News in brief

September 11, 2008

Quality Assurance Agency

No-confidence results assessed

The Higher Education Funding Council for England (Hefce) is consulting on a policy for dealing with universities that have received a "no confidence" judgment from the Quality Assurance Agency but have failed to address their problems. Under the proposed "Unsatisfactory Quality Policy", Hefce could decide to defer payments to the affected university, make a "one-off" withdrawal of funding or adjust the recurrent baseline grant. "If the reason for the no-confidence judgment could be attributed to a particular subject, then Hefce might judge it appropriate to withdraw funding for that subject," the Council says in a consultation document. "Affected students could be moved to a different provider." Affected institutions would not be allowed to bid for Hefce special-funding programmes or for additional student numbers.

See: ww.hefce.ac.uk/pubs/circlets/2008/cl21_08/cl21_08a.doc

Royal Society

Science studying has fallen

The proportion of 17-year-olds taking maths, physics and chemistry at A level has shrunk over the past 12 years, despite major educational reforms to try to increase the number of students taking the subjects, a report by the Royal Society has warned.
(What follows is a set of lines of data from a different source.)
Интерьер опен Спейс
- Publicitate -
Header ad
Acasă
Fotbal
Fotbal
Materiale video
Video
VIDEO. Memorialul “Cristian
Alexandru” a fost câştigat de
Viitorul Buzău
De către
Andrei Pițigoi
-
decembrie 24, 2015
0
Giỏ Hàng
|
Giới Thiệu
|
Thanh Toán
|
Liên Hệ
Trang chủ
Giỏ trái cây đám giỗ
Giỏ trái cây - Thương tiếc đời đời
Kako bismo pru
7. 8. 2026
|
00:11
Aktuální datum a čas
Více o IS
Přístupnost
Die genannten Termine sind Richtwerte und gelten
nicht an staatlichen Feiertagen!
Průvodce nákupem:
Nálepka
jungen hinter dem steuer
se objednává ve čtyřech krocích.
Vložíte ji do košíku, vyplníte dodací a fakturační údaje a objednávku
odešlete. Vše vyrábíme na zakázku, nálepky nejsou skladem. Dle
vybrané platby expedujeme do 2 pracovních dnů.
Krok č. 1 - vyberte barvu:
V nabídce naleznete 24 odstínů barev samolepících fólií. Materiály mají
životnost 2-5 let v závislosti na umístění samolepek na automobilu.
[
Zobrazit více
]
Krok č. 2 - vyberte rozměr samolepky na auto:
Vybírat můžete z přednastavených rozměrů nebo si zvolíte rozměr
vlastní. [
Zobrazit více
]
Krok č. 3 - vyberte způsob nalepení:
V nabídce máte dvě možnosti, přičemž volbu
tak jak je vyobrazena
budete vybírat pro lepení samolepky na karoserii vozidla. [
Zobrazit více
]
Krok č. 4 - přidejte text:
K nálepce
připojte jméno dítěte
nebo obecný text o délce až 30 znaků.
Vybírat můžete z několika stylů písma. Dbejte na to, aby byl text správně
Michael Reiss, director of education, said: "Recently there have been encouraging signs that more young people are choosing to study the sciences and mathematics after the age of 16, but the longer-term trend exposes the failure of the many changes to make enough of a difference." The report also says the new science GCSEs, which were sat by students this year, were introduced before any genuine evaluation of the pilot was undertaken, and that the new science diploma is being developed in a timeframe that leaves little time for it to be adequately tested.

International collaboration

Secrets of success explored

A research team at the University of Northampton has won funding to examine collaborative agreements between English and overseas universities, focusing on China and New Zealand. The three-year project aims to provide resources to enable universities to develop more effective international collaborations. It is being funded with £200,000 from the Higher Education Academy and is being led by David Burnapp of Northampton Business School.

Bloomsbury Publishing

Imprint to offer free downloads

A major publisher is to launch an academic imprint with all its titles to be made available free online. The new arm of Bloomsbury Publishing will initially publish humanities and social sciences titles, with about 50 planned for the end of 2009. In a new publishing model, Bloomsbury Academic will offer free downloads for non-commercial purposes immediately on publication.